Exercise tasks
(1) Copy from the post on Unicode string representations the stretch from "The only benefits" through "variable-width characters, etc.".
(2) Answer these questions using the post on Unicode string representations:
(a) What other name does the post give for UTF-32?
(b) What kind of strings does GTK take?
(c) What upper limit on code points does the post state?
(3) List every GUI toolkit or operating system named in the post on Unicode string representations.

Text shown
[start]

The only benefits that utf-8 gains over any other internal
representation is that it is an arguably minimal-sized representation,
and it is commonly used among other C libraries.

The benefits gained by using the three internal representations are
primarily from a simplicity standpoint.  That is to say, when
manipulating any one of the three representations, you know that the
value at offset X represents the code point of character X in the string.

Further, with a slight change in how the single-segment buffer interface
is defined (returns the width of the character), C extensions that want
to deal with unicode strings in *native* format (due to concerns about
speed), could do so without having to worry about reencoding,
variable-width characters, etc.

You can get this same behavior by always using UTF-32 (aka UCS-4), but
at least 1/4 of the underlying data is always going to be nulls (code
points are limited to 0x0010ffff), and for many people (in Europe, the
US, and anywhere else with code points < 65536), 1/2 to 3/4 of the
underlying data is going to be nulls.

While I would imagine that people could deal with UTF-16 as an
underlying representation (from a data waste perspective), the potential
for varying-width characters in such an encoding is a pain in the ass
(like it is for UTF-8).

Regardless of our choice, *some platform* is going to be angry.  Why? 
GTK takes utf-8 encoded strings.  (I don't know what Qt or linux system
calls take) Windows takes utf-16. Whatever underlying representation,
*someone* is going to have to recode when dealing with GUI or OS-level
operations.

 - Josiah

[end]

Data section
[start]

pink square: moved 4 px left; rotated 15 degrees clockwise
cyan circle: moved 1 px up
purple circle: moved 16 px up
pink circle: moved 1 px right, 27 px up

[end]

Answers for the exercise
(1)
The only benefits that utf-8 gains over any other internal
representation is that it is an arguably minimal-sized representation,
and it is commonly used among other C libraries.

The benefits gained by using the three internal representations are
primarily from a simplicity standpoint.  That is to say, when
manipulating any one of the three representations, you know that the
value at offset X represents the code point of character X in the string.

Further, with a slight change in how the single-segment buffer interface
is defined (returns the width of the character), C extensions that want
to deal with unicode strings in *native* format (due to concerns about
speed), could do so without having to worry about reencoding,
variable-width characters, etc.

(2)
(a) UCS-4
(b) utf-8 encoded strings
(c) 0x0010ffff

(3)
GTK
Qt
linux
Windows